• **作業内容**
東京ルールの文章のうち、「東京都の賃貸には、東京ルール」から「10月1日に施行されました。」まで(「10月1日に施行されました。」も含む)を一字も変えずに書き写すこと。

• **読解文**
──────────────────────────────

東京都の賃貸には、東京ルールがあるのをご存知ですか? 東京ルールは退去時の原状回復費用の負担に係るトラブルを防止する目的で定められた条例で、東京で賃貸物件を借りるなら必ず知っておきたいルールです。
東京ルールはどんな条例なのか? 原状回復費用が貸主負担となるケース、借主負担となるケースについて解説します。東京ルールは契約書より上位にあたり、特約が有効となるには合理的理由が必要となるので、借主の責任を超える原状回復費用を求められた場合は、まず東京ルールに則しているか確認してみましょう。
東京ルールについて
東京ルールとは、正確には東京都都市整備局が定める「賃貸住宅紛争防止条例(東京における住宅の賃貸借に係る紛争の防止に関する条例)」を指します。本条例は2004年(平成16年)10月1日に施行されました。
東京ルール=賃貸住宅紛争防止条例は、名称からもわかるように、賃貸住宅に係る紛争を防止する目的で作られた条例で、入居中の修繕、退去時の原状回復についてのガイドラインを設けています。条例では、宅地建物取引業者に原状回復や敷金に関する法律上の原則、判例により定着した考え方を説明することを義務付けています。
退去時に原状回復費用の負担の範囲でトラブルになることが多いことをうけ、東京ルールが定められました。借主が不利にならないように定めると同時に、賃貸住宅は借り物であるため、常識の範囲内で使用し、明け渡し時は綺麗にして返すことを注意喚起しています。
東京ルール1:経年劣化による原状回復費用は貸主負担
東京ルールでは、原則として経年劣化、および通常の使用で生じた損耗に対する原状回復費用は、貸主が負担することとしています。普通に暮らしていて、日照によって壁紙が色あせた場合や、設備機器が損耗してしまった場合は、借主が原状回復費用を負担する必要がありません。壁に貼ったポスターや絵画の跡、テレビや冷蔵庫による壁紙の電気ヤケも通常の使用の範囲内とされます。
ただし、借主の故意や過失によって生じた損耗は借主が原状回復費用を負担しなければなりません。賃貸住宅でタバコを吸い、通常の範囲内で壁紙についたヤニ汚れの回復費用は貸主負担となりますが、喫煙が禁止されている賃貸住宅でタバコを吸ってついたヤニ汚れの回復費用は借主負担となります。結露を放置したことにより、カビやシミが拡大した場合も借主負担となるので、冬の結露には要注意です。
ポイントは常識の範囲内で使用して自然に生じた損耗の回復費用は貸主負担となり、故意・過失による損耗は借主負担となることです。故意・過失ではない部分まで原状回復費用を求められた場合は、東京ルールに違反している可能性があると考えられます。

──────────────────────────────

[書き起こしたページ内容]
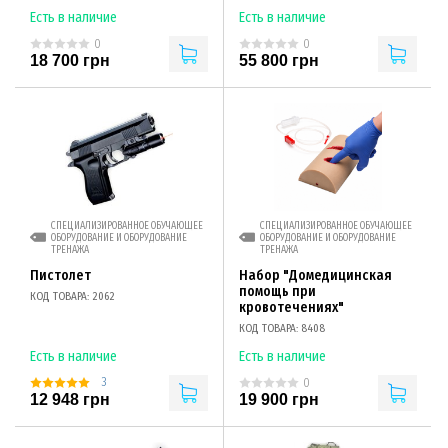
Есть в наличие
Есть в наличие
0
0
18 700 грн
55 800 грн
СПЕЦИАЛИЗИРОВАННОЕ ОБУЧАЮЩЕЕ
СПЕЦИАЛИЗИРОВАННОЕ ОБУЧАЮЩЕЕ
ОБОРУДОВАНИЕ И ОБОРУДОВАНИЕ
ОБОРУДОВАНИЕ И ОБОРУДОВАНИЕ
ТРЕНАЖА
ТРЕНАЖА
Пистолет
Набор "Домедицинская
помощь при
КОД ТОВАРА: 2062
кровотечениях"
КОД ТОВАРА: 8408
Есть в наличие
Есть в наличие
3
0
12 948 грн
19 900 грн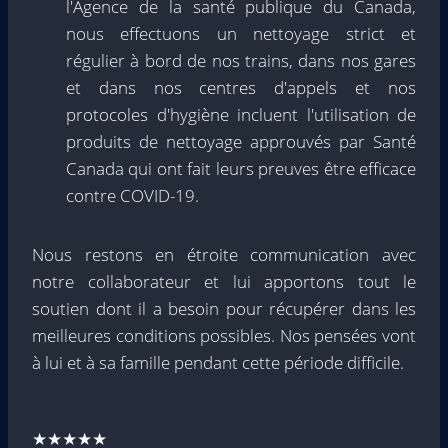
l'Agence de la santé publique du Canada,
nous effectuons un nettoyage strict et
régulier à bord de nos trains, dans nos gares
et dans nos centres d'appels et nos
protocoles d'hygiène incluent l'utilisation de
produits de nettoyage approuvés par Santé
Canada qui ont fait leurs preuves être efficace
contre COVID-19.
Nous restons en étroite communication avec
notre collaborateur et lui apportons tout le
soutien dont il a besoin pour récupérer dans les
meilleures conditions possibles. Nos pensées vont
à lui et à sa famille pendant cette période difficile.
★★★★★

──────────────────────────────

• **記述解答**
東京都の賃貸には、東京ルールがあるのをご存知ですか? 東京ルールは退去時の原状回復費用の負担に係るトラブルを防止する目的で定められた条例で、東京で賃貸物件を借りるなら必ず知っておきたいルールです。
東京ルールはどんな条例なのか? 原状回復費用が貸主負担となるケース、借主負担となるケースについて解説します。東京ルールは契約書より上位にあたり、特約が有効となるには合理的理由が必要となるので、借主の責任を超える原状回復費用を求められた場合は、まず東京ルールに則しているか確認してみましょう。
東京ルールについて
東京ルールとは、正確には東京都都市整備局が定める「賃貸住宅紛争防止条例(東京における住宅の賃貸借に係る紛争の防止に関する条例)」を指します。本条例は2004年(平成16年)10月1日に施行されました。